Let $(\mathsf{\Omega },\mathcal{A},\{P_{\theta }:\theta \in (\mathrm{\Theta },\mathcal{T},Q)\})$ be a Bayesian experiment dominated by a σ-finite measure μ. Let us assume that $(\mathsf{\Omega },\mathcal{A})$ is a standard Borel space, and that Θ is a Borel subset of a Polish space and $\mathcal{T}$ is its Borel σ-field. Assume also that the likelihood function $\mathcal{L}(\omega ,\theta ):=p_{\theta }\left(\omega \right)=\frac{d{P}_{\theta }}{d\mu }\left(\omega \right)$ is $\mathcal{A}\times \mathcal{T}$-measurable and the family $\{P_{\theta }:\theta \in \mathrm{\Theta }\}$ is identifiable.
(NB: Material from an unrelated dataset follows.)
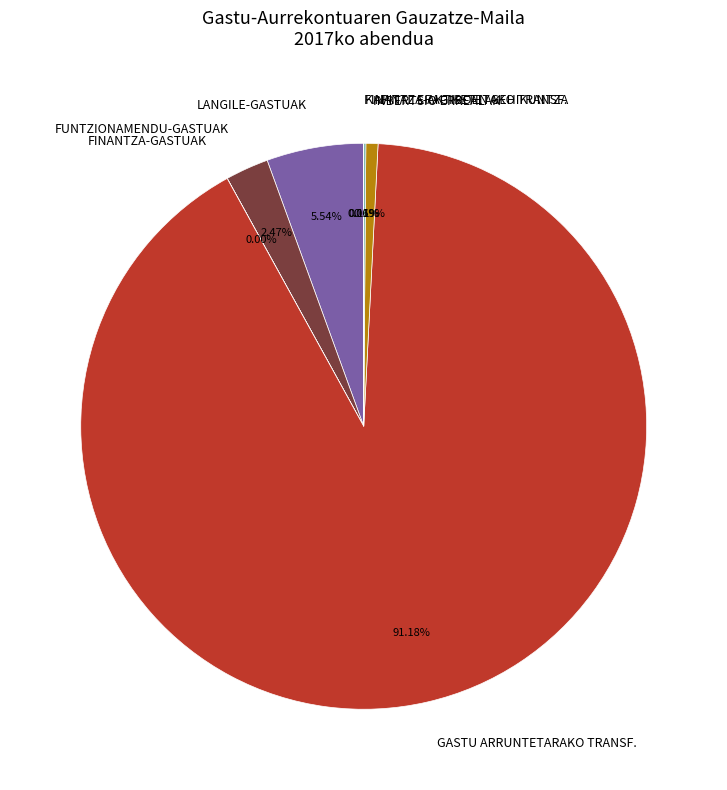

Between LANGILE-GASTUAK and INBERTSIO ERREALAK, which is larger?

LANGILE-GASTUAK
Then:

(a) 

The posterior predictive density $p_{{\omega }_{\left(n\right)},n}^{\ast P}$ is the Bayes estimator of the density $p_{\theta }$ in the product experiment $({\mathsf{\Omega }}^n,{\mathcal{A}}^n,\{P_{\theta }^n:\theta \in (\mathrm{\Theta },\mathcal{T},Q)\})$ for the squared $L^1$ loss function. Moreover the risk function converges to 0 for both the $L^1$ loss function and the squared $L^1$ loss function.

(b) 

The posterior predictive distribution $P_{{\omega }_{\left(n\right)},n}^{\ast P}$ is the Bayes estimator of the sampling distribution $P_{\theta }$ in the product experiment $({\mathsf{\Omega }}^n,{\mathcal{A}}^n,\{P_{\theta }^n:\theta \in (\mathrm{\Theta },\mathcal{T},Q)\})$ for the squared variation total loss function. Moreover the risk function converges to 0 for both the variation total loss function and the squared variation total loss function.

(c) 

The posterior predictive density is a strongly consistent estimator of the density $p_{\theta }$, i.e.,

$$\underset{n}{\lim }{p}_{{\omega }_{\left(n\right)},n}^{\ast P}\left({\omega }^{\prime }\right)=p_{\theta }\left({\omega }^{\prime }\right),\hspace{1em}\mu \times P_{\theta }^{\mathbb{N}}-a.e.$$

for Q-almost every $\theta \in \mathrm{\Theta }$.